____ Records supplied

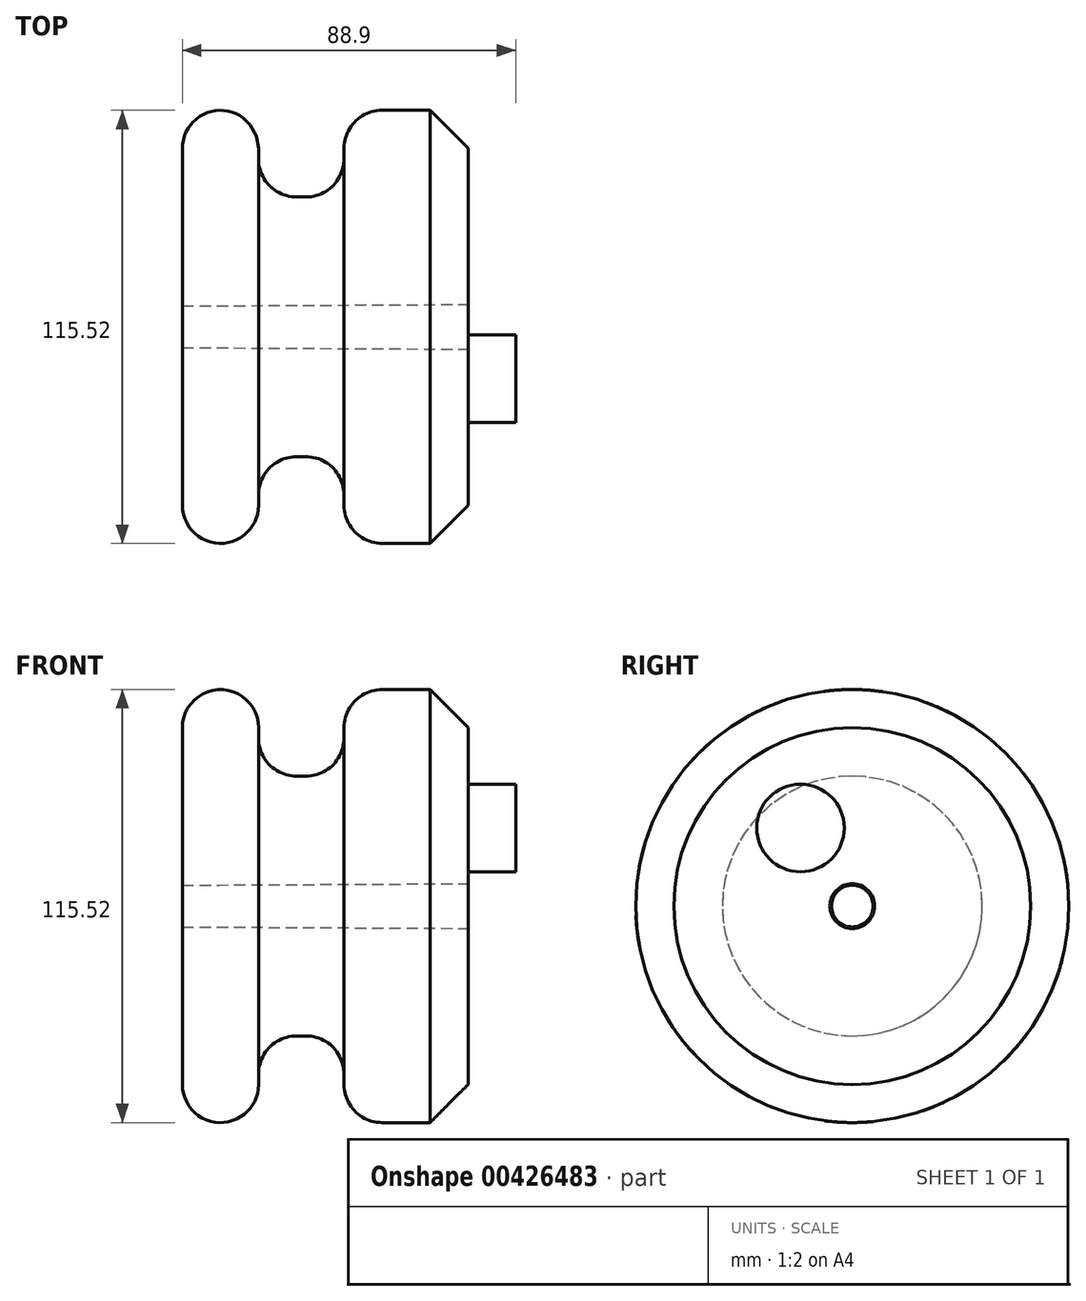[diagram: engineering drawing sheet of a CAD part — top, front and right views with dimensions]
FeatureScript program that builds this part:
annotation { "Feature Type Name" : "Feature", "Feature Type Description" : "" }
export const myFeature = defineFeature(function(context is Context, id is Id, definition is map)
    precondition{}
    {
        {
            var Q0;
            Q0=qCreatedBy(makeId("Top.planeOp"),FACE);
            var sketch = newSketch(context, id + "F0", { "sketchPlane" : qUnion([Q0])});
            skLineSegment(sketch, "E0", {"start": v(-62.92, -5.56) * mm, "end": v(-62.92, -57.76) * mm});
            skLineSegment(sketch, "E1", {"start": v(-42.6, -57.76) * mm, "end": v(-42.6, -34.64) * mm});
            skLineSegment(sketch, "E2", {"start": v(-42.6, -34.64) * mm, "end": v(-19.82, -34.64) * mm});
            skLineSegment(sketch, "E3", {"start": v(-19.82, -34.64) * mm, "end": v(-19.82, -57.76) * mm});
            skLineSegment(sketch, "E4", {"start": v(-19.82, -57.76) * mm, "end": v(13.28, -57.76) * mm});
            skLineSegment(sketch, "E5", {"start": v(13.28, -57.76) * mm, "end": v(13.28, -5.97) * mm});
            skLineSegment(sketch, "E6", {"start": v(13.28, -5.97) * mm, "end": v(-62.92, -5.56) * mm});
            skLineSegment(sketch, "E7", {"start": v(-42.6, -57.76) * mm, "end": v(-62.92, -57.76) * mm});
            skLineSegment(sketch, "E8", {"start": v(-61.6, 0) * mm, "end": v(66.9, 0) * mm, "construction": true});
            skSolve(sketch);
        }
        {
            var Q0;
            Q0=makeQuery(id+"F0.imprint","IMPRINT",FACE,{"disambiguationData":[TD([[makeQuery(id+"F0.imprint","IMPRINT",EDGE,{"derivedFrom":sQuery(id+"F0.wireOp",EDGE,"E0")}),1.0]])]});
            var Q1;
            Q1=sQuery(id+"F0.wireOp",EDGE,"E8");
            revolve(context, id + "F1", {"entities" : qUnion([Q0]), "axis" : qUnion([Q1]), "revolveType" : RevolveType.FULL});
        }
        {
            var Q0;
            Q0=makeQuery(id+"F1.opRevolve","SWEPT_EDGE",EDGE,{"disambiguationData":[OSD([sQuery(id+"F0.wireOp",EDGE,"E0"),sQuery(id+"F0.wireOp",EDGE,"E7")])]});
            fillet(context, id + "F2", {"entities" : qUnion([Q0]), "radius" : 10.16 * mm, "tangentPropagation" : true, "allowEdgeOverflow" : false});
        }
        {
            var Q0;
            Q0=makeQuery(id+"F1.opRevolve","SWEPT_EDGE",EDGE,{"disambiguationData":[OSD([sQuery(id+"F0.wireOp",EDGE,"E3"),sQuery(id+"F0.wireOp",EDGE,"E4")])]});
            var Q1;
            {var subQ0=sQuery(id+"F0.wireOp",EDGE,"E4");Q1=makeQuery(id+"F39CXcwR2j7VM4l_1.opFillet","BLEND_EDGE",EDGE,{"blendedFrom":[makeQuery(id+"F1.opRevolve","SWEPT_EDGE",EDGE,{"disambiguationData":[OSD([subQ0,sQuery(id+"F0.wireOp",EDGE,"E5")])]}),makeQuery(id+"F1.opRevolve","SWEPT_FACE",FACE,{"disambiguationData":[OSD([subQ0])]})],"blendedInto":[makeQuery(id+"F1.opRevolve","SWEPT_FACE",FACE,{"disambiguationData":[OSD([subQ0])]})]});}
            var Q2;
            Q2=makeQuery(id+"F1.opRevolve","SWEPT_EDGE",EDGE,{"disambiguationData":[OSD([sQuery(id+"F0.wireOp",EDGE,"E2"),sQuery(id+"F0.wireOp",EDGE,"E3")])]});
            var Q3;
            Q3=makeQuery(id+"F1.opRevolve","SWEPT_EDGE",EDGE,{"disambiguationData":[OSD([sQuery(id+"F0.wireOp",EDGE,"E1"),sQuery(id+"F0.wireOp",EDGE,"E7")])]});
            var Q4;
            {var subQ0=sQuery(id+"F0.wireOp",EDGE,"E7");Q4=makeQuery(id+"F2.opFillet","BLEND_EDGE",EDGE,{"blendedFrom":[makeQuery(id+"F1.opRevolve","SWEPT_EDGE",EDGE,{"disambiguationData":[OSD([sQuery(id+"F0.wireOp",EDGE,"E0"),subQ0])]}),makeQuery(id+"F1.opRevolve","SWEPT_FACE",FACE,{"disambiguationData":[OSD([subQ0])]})],"blendedInto":[makeQuery(id+"F1.opRevolve","SWEPT_FACE",FACE,{"disambiguationData":[OSD([subQ0])]})]});}
            var Q5;
            {var subQ0=sQuery(id+"F0.wireOp",EDGE,"E5");Q5=makeQuery(id+"F39CXcwR2j7VM4l_1.opFillet","BLEND_EDGE",EDGE,{"blendedFrom":[makeQuery(id+"F1.opRevolve","SWEPT_EDGE",EDGE,{"disambiguationData":[OSD([sQuery(id+"F0.wireOp",EDGE,"E4"),subQ0])]}),makeQuery(id+"F1.opRevolve","SWEPT_FACE",FACE,{"disambiguationData":[OSD([subQ0])]})],"blendedInto":[makeQuery(id+"F1.opRevolve","SWEPT_FACE",FACE,{"disambiguationData":[OSD([subQ0])]})]});}
            var Q6;
            Q6=makeQuery(id+"F1.opRevolve","SWEPT_EDGE",EDGE,{"disambiguationData":[OSD([sQuery(id+"F0.wireOp",EDGE,"E1"),sQuery(id+"F0.wireOp",EDGE,"E2")])]});
            fillet(context, id + "F3", {"entities" : qUnion([Q0, Q1, Q2, Q3, Q4, Q5, Q6]), "radius" : 10.16 * mm, "tangentPropagation" : true, "allowEdgeOverflow" : false});
        }
        {
            var Q0;
            Q0=makeQuery(id+"F1.opRevolve","SWEPT_EDGE",EDGE,{"disambiguationData":[OSD([sQuery(id+"F0.wireOp",EDGE,"E4"),sQuery(id+"F0.wireOp",EDGE,"E5")])]});
            chamfer(context, id + "F4", {"entities" : qUnion([Q0]), "width" : 10.16 * mm, "tangentPropagation" : true});
        }
        {
            var Q0;
            Q0=makeQuery(id+"F1.opRevolve","SWEPT_FACE",FACE,{"disambiguationData":[OSD([sQuery(id+"F0.wireOp",EDGE,"E5")])]});
            var sketch = newSketch(context, id + "F5", { "sketchPlane" : qUnion([Q0])});
            skCircle(sketch, "E9", {"center": v(-13.81, 20.83) * mm, "radius": 11.67 * mm});
            skSolve(sketch);
        }
        {
            var Q0;
            Q0=makeQuery(id+"F5.imprint","IMPRINT",FACE,{"disambiguationData":[TD([[makeQuery(id+"F5.imprint","IMPRINT",EDGE,{"derivedFrom":sQuery(id+"F5.wireOp",EDGE,"E9")}),1.0]])]});
            extrude(context, id + "F6", {"entities" : qUnion([Q0]), "operationType" : NewBodyOperationType.ADD, "depth" : 12.7 * mm});
        }
    });
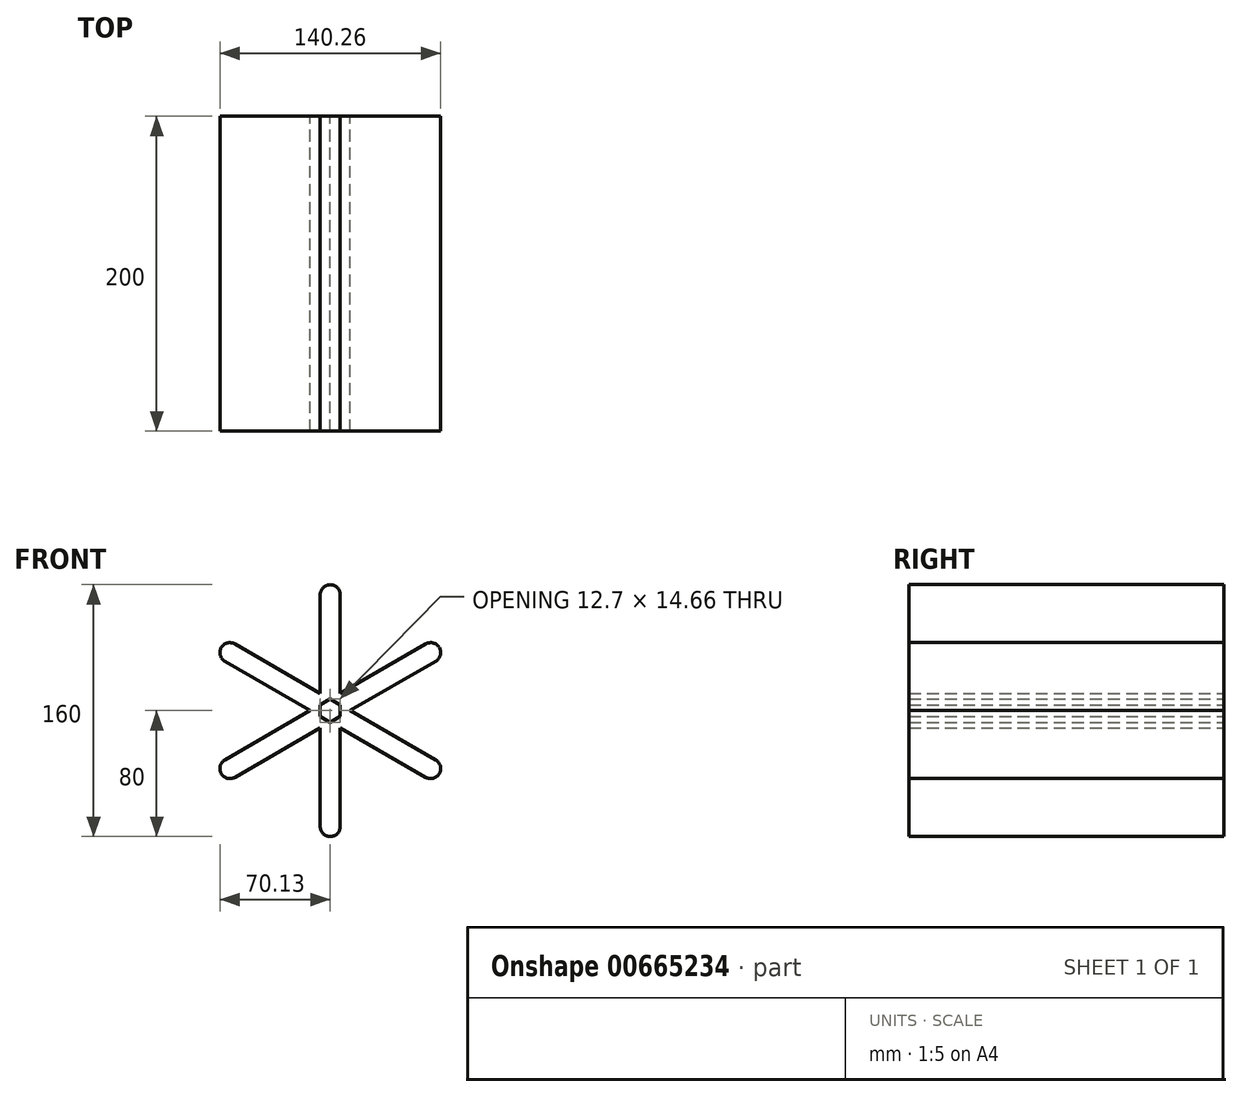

________

Given instruction: Can you edit the records so that every "tangentPropagation" becomes "propagateTangency", keeping everything else the same, and reproduce them without the pictures?

Solution below:
[diagram: engineering drawing sheet of a CAD part — top, front and right views with dimensions]
FeatureScript program that builds this part:
annotation { "Feature Type Name" : "Feature", "Feature Type Description" : "" }
export const myFeature = defineFeature(function(context is Context, id is Id, definition is map)
    precondition{}
    {
        {
            var Q0;
            Q0=qCreatedBy(makeId("Top.planeOp"),FACE);
            var sketch = newSketch(context, id + "F0", { "sketchPlane" : qUnion([Q0])});
            skLineSegment(sketch, "E0", {"start": v(-62.92, -5.56) * mm, "end": v(-62.92, -57.76) * mm});
            skLineSegment(sketch, "E1", {"start": v(-42.6, -57.76) * mm, "end": v(-42.6, -34.64) * mm});
            skLineSegment(sketch, "E2", {"start": v(-42.6, -34.64) * mm, "end": v(-19.82, -34.64) * mm});
            skLineSegment(sketch, "E3", {"start": v(-19.82, -34.64) * mm, "end": v(-19.82, -57.76) * mm});
            skLineSegment(sketch, "E4", {"start": v(-19.82, -57.76) * mm, "end": v(13.28, -57.76) * mm});
            skLineSegment(sketch, "E5", {"start": v(13.28, -57.76) * mm, "end": v(13.28, -5.97) * mm});
            skLineSegment(sketch, "E6", {"start": v(13.28, -5.97) * mm, "end": v(-62.92, -5.56) * mm});
            skLineSegment(sketch, "E7", {"start": v(-42.6, -57.76) * mm, "end": v(-62.92, -57.76) * mm});
            skLineSegment(sketch, "E8", {"start": v(-61.6, 0) * mm, "end": v(66.9, 0) * mm, "construction": true});
            skSolve(sketch);
        }
        {
            var Q0;
            Q0=makeQuery(id+"F0.imprint","IMPRINT",FACE,{"disambiguationData":[TD([[makeQuery(id+"F0.imprint","IMPRINT",EDGE,{"derivedFrom":sQuery(id+"F0.wireOp",EDGE,"E0")}),1.0]])]});
            var Q1;
            Q1=sQuery(id+"F0.wireOp",EDGE,"E8");
            revolve(context, id + "F1", {"entities" : qUnion([Q0]), "axis" : qUnion([Q1]), "revolveType" : RevolveType.FULL});
        }
        {
            var Q0;
            Q0=makeQuery(id+"F1.opRevolve","SWEPT_EDGE",EDGE,{"disambiguationData":[OSD([sQuery(id+"F0.wireOp",EDGE,"E0"),sQuery(id+"F0.wireOp",EDGE,"E7")])]});
            fillet(context, id + "F2", {"entities" : qUnion([Q0]), "radius" : 10.16 * mm, "propagateTangency" : true, "allowEdgeOverflow" : false});
        }
        {
            var Q0;
            Q0=makeQuery(id+"F1.opRevolve","SWEPT_EDGE",EDGE,{"disambiguationData":[OSD([sQuery(id+"F0.wireOp",EDGE,"E3"),sQuery(id+"F0.wireOp",EDGE,"E4")])]});
            var Q1;
            {var subQ0=sQuery(id+"F0.wireOp",EDGE,"E4");Q1=makeQuery(id+"F39CXcwR2j7VM4l_1.opFillet","BLEND_EDGE",EDGE,{"blendedFrom":[makeQuery(id+"F1.opRevolve","SWEPT_EDGE",EDGE,{"disambiguationData":[OSD([subQ0,sQuery(id+"F0.wireOp",EDGE,"E5")])]}),makeQuery(id+"F1.opRevolve","SWEPT_FACE",FACE,{"disambiguationData":[OSD([subQ0])]})],"blendedInto":[makeQuery(id+"F1.opRevolve","SWEPT_FACE",FACE,{"disambiguationData":[OSD([subQ0])]})]});}
            var Q2;
            Q2=makeQuery(id+"F1.opRevolve","SWEPT_EDGE",EDGE,{"disambiguationData":[OSD([sQuery(id+"F0.wireOp",EDGE,"E2"),sQuery(id+"F0.wireOp",EDGE,"E3")])]});
            var Q3;
            Q3=makeQuery(id+"F1.opRevolve","SWEPT_EDGE",EDGE,{"disambiguationData":[OSD([sQuery(id+"F0.wireOp",EDGE,"E1"),sQuery(id+"F0.wireOp",EDGE,"E7")])]});
            var Q4;
            {var subQ0=sQuery(id+"F0.wireOp",EDGE,"E7");Q4=makeQuery(id+"F2.opFillet","BLEND_EDGE",EDGE,{"blendedFrom":[makeQuery(id+"F1.opRevolve","SWEPT_EDGE",EDGE,{"disambiguationData":[OSD([sQuery(id+"F0.wireOp",EDGE,"E0"),subQ0])]}),makeQuery(id+"F1.opRevolve","SWEPT_FACE",FACE,{"disambiguationData":[OSD([subQ0])]})],"blendedInto":[makeQuery(id+"F1.opRevolve","SWEPT_FACE",FACE,{"disambiguationData":[OSD([subQ0])]})]});}
            var Q5;
            {var subQ0=sQuery(id+"F0.wireOp",EDGE,"E5");Q5=makeQuery(id+"F39CXcwR2j7VM4l_1.opFillet","BLEND_EDGE",EDGE,{"blendedFrom":[makeQuery(id+"F1.opRevolve","SWEPT_EDGE",EDGE,{"disambiguationData":[OSD([sQuery(id+"F0.wireOp",EDGE,"E4"),subQ0])]}),makeQuery(id+"F1.opRevolve","SWEPT_FACE",FACE,{"disambiguationData":[OSD([subQ0])]})],"blendedInto":[makeQuery(id+"F1.opRevolve","SWEPT_FACE",FACE,{"disambiguationData":[OSD([subQ0])]})]});}
            var Q6;
            Q6=makeQuery(id+"F1.opRevolve","SWEPT_EDGE",EDGE,{"disambiguationData":[OSD([sQuery(id+"F0.wireOp",EDGE,"E1"),sQuery(id+"F0.wireOp",EDGE,"E2")])]});
            fillet(context, id + "F3", {"entities" : qUnion([Q0, Q1, Q2, Q3, Q4, Q5, Q6]), "radius" : 10.16 * mm, "propagateTangency" : true, "allowEdgeOverflow" : false});
        }
        {
            var Q0;
            Q0=makeQuery(id+"F1.opRevolve","SWEPT_EDGE",EDGE,{"disambiguationData":[OSD([sQuery(id+"F0.wireOp",EDGE,"E4"),sQuery(id+"F0.wireOp",EDGE,"E5")])]});
            chamfer(context, id + "F4", {"entities" : qUnion([Q0]), "width" : 10.16 * mm, "propagateTangency" : true});
        }
        {
            var Q0;
            Q0=makeQuery(id+"F1.opRevolve","SWEPT_FACE",FACE,{"disambiguationData":[OSD([sQuery(id+"F0.wireOp",EDGE,"E5")])]});
            var sketch = newSketch(context, id + "F5", { "sketchPlane" : qUnion([Q0])});
            skCircle(sketch, "E9", {"center": v(-13.81, 20.83) * mm, "radius": 11.67 * mm});
            skSolve(sketch);
        }
        {
            var Q0;
            Q0=makeQuery(id+"F5.imprint","IMPRINT",FACE,{"disambiguationData":[TD([[makeQuery(id+"F5.imprint","IMPRINT",EDGE,{"derivedFrom":sQuery(id+"F5.wireOp",EDGE,"E9")}),1.0]])]});
            extrude(context, id + "F6", {"entities" : qUnion([Q0]), "operationType" : NewBodyOperationType.ADD, "depth" : 12.7 * mm});
        }
    });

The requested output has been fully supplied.